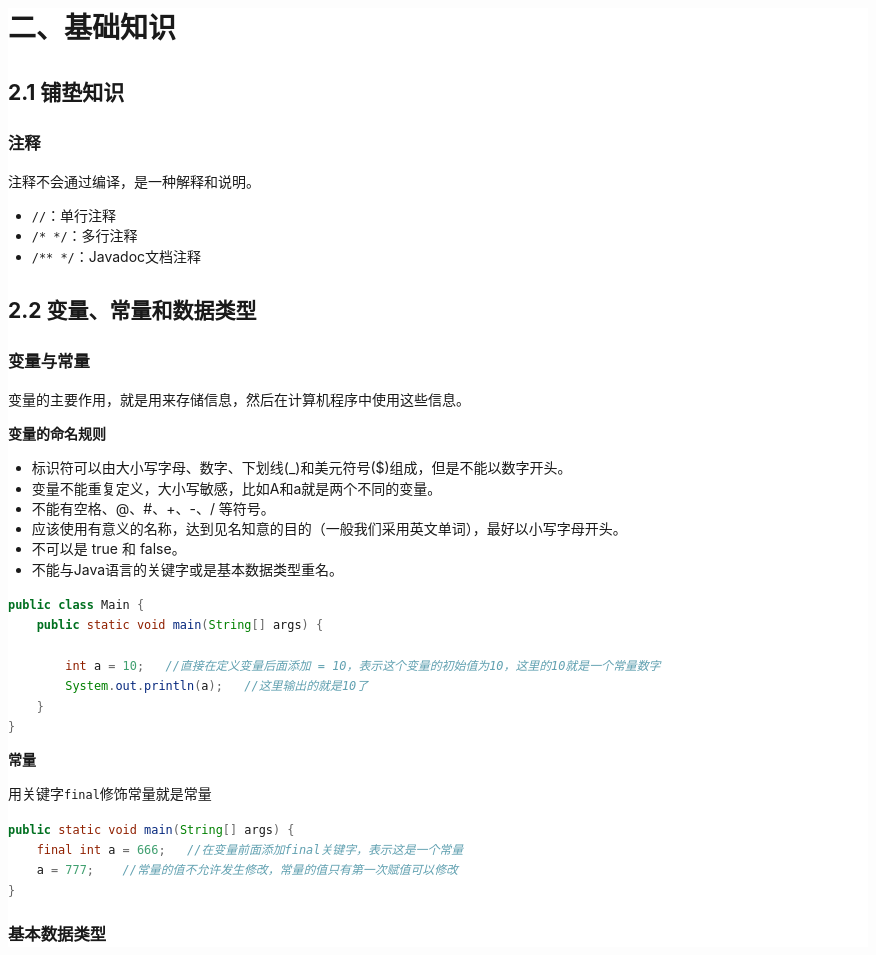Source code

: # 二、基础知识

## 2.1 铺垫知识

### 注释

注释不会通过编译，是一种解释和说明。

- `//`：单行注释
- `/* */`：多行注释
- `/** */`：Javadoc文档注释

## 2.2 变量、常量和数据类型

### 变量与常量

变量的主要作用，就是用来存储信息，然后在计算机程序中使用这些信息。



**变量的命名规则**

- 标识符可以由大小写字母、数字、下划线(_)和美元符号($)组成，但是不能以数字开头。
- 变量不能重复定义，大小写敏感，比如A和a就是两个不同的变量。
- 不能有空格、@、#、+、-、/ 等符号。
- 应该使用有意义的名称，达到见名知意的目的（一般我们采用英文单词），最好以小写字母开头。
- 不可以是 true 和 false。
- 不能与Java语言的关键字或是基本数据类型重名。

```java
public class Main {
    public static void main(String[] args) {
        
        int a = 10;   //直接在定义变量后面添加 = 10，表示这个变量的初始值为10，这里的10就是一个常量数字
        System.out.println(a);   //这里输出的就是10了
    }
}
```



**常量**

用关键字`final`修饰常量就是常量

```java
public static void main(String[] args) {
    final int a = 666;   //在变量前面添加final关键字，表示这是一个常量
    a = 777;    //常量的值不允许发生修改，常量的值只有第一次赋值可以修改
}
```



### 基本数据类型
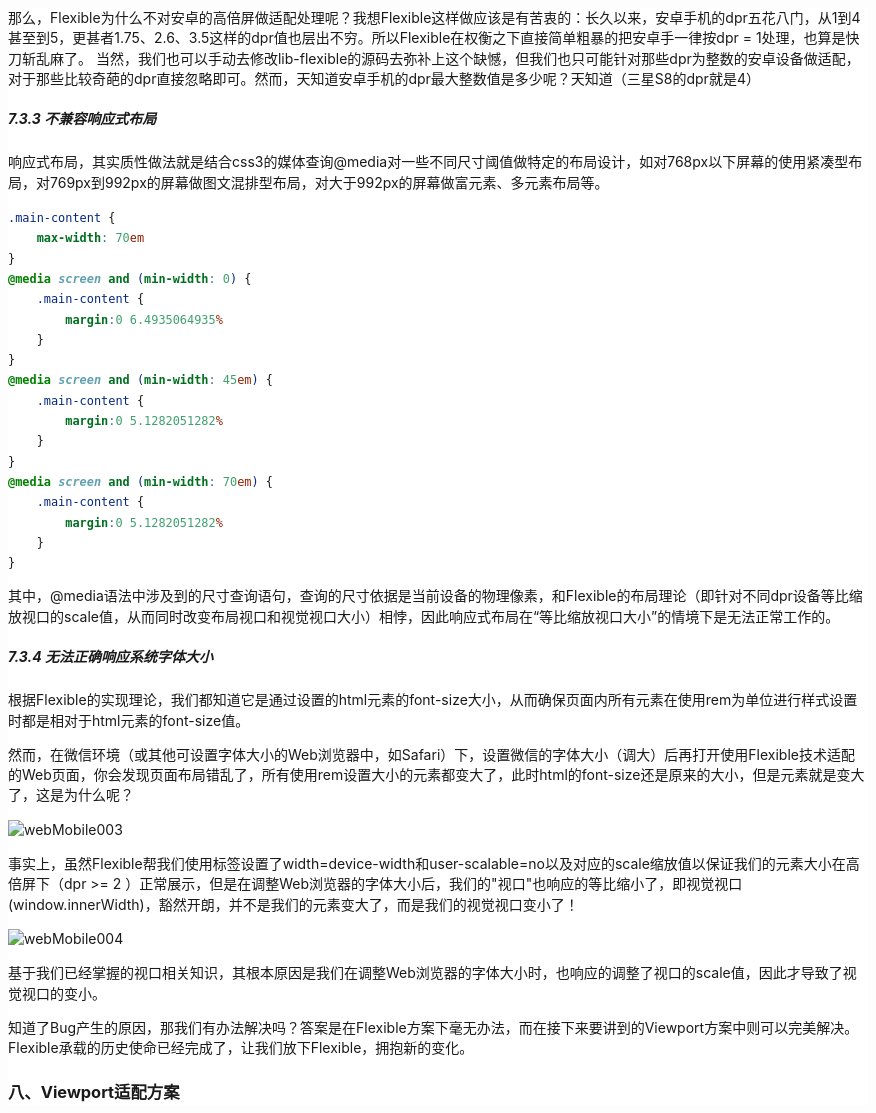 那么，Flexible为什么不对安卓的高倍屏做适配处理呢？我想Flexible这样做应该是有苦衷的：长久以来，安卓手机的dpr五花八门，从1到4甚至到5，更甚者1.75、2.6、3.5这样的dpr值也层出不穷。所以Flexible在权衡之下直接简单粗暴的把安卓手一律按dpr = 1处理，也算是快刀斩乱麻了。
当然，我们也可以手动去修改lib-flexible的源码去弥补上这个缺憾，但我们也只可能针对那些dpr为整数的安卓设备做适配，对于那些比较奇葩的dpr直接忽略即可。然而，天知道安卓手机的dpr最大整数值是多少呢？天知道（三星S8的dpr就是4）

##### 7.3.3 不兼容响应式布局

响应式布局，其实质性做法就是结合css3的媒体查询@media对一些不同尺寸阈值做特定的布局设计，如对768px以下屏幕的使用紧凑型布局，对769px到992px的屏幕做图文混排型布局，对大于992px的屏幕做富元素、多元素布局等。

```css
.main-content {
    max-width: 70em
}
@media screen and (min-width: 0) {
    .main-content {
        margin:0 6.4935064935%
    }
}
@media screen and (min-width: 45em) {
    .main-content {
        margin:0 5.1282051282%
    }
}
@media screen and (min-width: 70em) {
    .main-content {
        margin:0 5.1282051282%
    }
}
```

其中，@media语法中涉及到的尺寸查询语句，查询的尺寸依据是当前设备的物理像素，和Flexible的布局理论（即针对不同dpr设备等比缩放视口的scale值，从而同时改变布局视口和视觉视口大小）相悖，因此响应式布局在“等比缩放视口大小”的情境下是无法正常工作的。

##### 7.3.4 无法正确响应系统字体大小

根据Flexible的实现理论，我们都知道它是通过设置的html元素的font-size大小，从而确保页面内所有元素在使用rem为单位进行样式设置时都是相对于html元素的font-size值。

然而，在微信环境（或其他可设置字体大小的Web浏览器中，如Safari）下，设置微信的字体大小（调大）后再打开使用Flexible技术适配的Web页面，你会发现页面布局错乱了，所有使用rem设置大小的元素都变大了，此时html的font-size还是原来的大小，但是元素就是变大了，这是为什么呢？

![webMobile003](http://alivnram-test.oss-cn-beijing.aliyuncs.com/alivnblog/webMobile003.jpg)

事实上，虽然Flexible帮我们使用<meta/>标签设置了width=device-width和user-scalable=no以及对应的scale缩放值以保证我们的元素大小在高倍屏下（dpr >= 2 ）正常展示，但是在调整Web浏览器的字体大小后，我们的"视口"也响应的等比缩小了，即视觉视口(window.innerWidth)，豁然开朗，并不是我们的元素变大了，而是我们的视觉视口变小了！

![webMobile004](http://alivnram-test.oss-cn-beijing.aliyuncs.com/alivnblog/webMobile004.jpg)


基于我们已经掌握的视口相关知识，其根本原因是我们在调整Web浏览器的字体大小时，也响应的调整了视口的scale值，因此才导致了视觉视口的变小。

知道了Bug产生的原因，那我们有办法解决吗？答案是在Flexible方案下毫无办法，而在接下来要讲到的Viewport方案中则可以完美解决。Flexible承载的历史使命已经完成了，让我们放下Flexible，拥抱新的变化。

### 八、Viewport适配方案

======

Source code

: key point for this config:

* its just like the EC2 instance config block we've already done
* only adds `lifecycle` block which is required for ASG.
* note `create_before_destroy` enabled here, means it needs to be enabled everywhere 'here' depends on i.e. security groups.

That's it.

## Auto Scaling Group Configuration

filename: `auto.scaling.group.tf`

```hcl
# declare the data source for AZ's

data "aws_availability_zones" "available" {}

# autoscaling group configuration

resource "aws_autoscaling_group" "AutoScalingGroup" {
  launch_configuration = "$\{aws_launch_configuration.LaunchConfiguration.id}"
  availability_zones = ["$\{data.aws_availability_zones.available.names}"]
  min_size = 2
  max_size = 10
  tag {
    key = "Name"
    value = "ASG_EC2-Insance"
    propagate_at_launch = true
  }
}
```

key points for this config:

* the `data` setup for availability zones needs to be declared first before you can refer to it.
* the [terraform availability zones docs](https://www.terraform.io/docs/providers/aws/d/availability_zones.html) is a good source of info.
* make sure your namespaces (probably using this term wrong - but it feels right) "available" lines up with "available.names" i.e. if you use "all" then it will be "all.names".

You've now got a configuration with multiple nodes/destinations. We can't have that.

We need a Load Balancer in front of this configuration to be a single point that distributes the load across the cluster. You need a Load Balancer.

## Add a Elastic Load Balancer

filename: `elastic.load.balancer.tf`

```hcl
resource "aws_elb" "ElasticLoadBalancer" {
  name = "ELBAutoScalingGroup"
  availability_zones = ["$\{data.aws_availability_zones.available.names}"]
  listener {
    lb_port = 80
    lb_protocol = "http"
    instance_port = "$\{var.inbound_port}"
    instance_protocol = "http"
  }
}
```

======

__WHAT YOU HAVE TO DO__:
Exactly the lines starting at the one above with "注释不会通过编译，是一种解释和说明。" and ending at the one with "##### 7.3.4 无法正确响应系统字体大小" should be printed, and nothing else. Omit the pictures.

__OUTPUT FOR THIS TASK__:
注释不会通过编译，是一种解释和说明。

- `//`：单行注释
- `/* */`：多行注释
- `/** */`：Javadoc文档注释

## 2.2 变量、常量和数据类型

### 变量与常量

变量的主要作用，就是用来存储信息，然后在计算机程序中使用这些信息。



**变量的命名规则**

- 标识符可以由大小写字母、数字、下划线(_)和美元符号($)组成，但是不能以数字开头。
- 变量不能重复定义，大小写敏感，比如A和a就是两个不同的变量。
- 不能有空格、@、#、+、-、/ 等符号。
- 应该使用有意义的名称，达到见名知意的目的（一般我们采用英文单词），最好以小写字母开头。
- 不可以是 true 和 false。
- 不能与Java语言的关键字或是基本数据类型重名。

```java
public class Main {
    public static void main(String[] args) {
        
        int a = 10;   //直接在定义变量后面添加 = 10，表示这个变量的初始值为10，这里的10就是一个常量数字
        System.out.println(a);   //这里输出的就是10了
    }
}
```



**常量**

用关键字`final`修饰常量就是常量

```java
public static void main(String[] args) {
    final int a = 666;   //在变量前面添加final关键字，表示这是一个常量
    a = 777;    //常量的值不允许发生修改，常量的值只有第一次赋值可以修改
}
```



### 基本数据类型
 那么，Flexible为什么不对安卓的高倍屏做适配处理呢？我想Flexible这样做应该是有苦衷的：长久以来，安卓手机的dpr五花八门，从1到4甚至到5，更甚者1.75、2.6、3.5这样的dpr值也层出不穷。所以Flexible在权衡之下直接简单粗暴的把安卓手一律按dpr = 1处理，也算是快刀斩乱麻了。
当然，我们也可以手动去修改lib-flexible的源码去弥补上这个缺憾，但我们也只可能针对那些dpr为整数的安卓设备做适配，对于那些比较奇葩的dpr直接忽略即可。然而，天知道安卓手机的dpr最大整数值是多少呢？天知道（三星S8的dpr就是4）

##### 7.3.3 不兼容响应式布局

响应式布局，其实质性做法就是结合css3的媒体查询@media对一些不同尺寸阈值做特定的布局设计，如对768px以下屏幕的使用紧凑型布局，对769px到992px的屏幕做图文混排型布局，对大于992px的屏幕做富元素、多元素布局等。

```css
.main-content {
    max-width: 70em
}
@media screen and (min-width: 0) {
    .main-content {
        margin:0 6.4935064935%
    }
}
@media screen and (min-width: 45em) {
    .main-content {
        margin:0 5.1282051282%
    }
}
@media screen and (min-width: 70em) {
    .main-content {
        margin:0 5.1282051282%
    }
}
```

其中，@media语法中涉及到的尺寸查询语句，查询的尺寸依据是当前设备的物理像素，和Flexible的布局理论（即针对不同dpr设备等比缩放视口的scale值，从而同时改变布局视口和视觉视口大小）相悖，因此响应式布局在“等比缩放视口大小”的情境下是无法正常工作的。

##### 7.3.4 无法正确响应系统字体大小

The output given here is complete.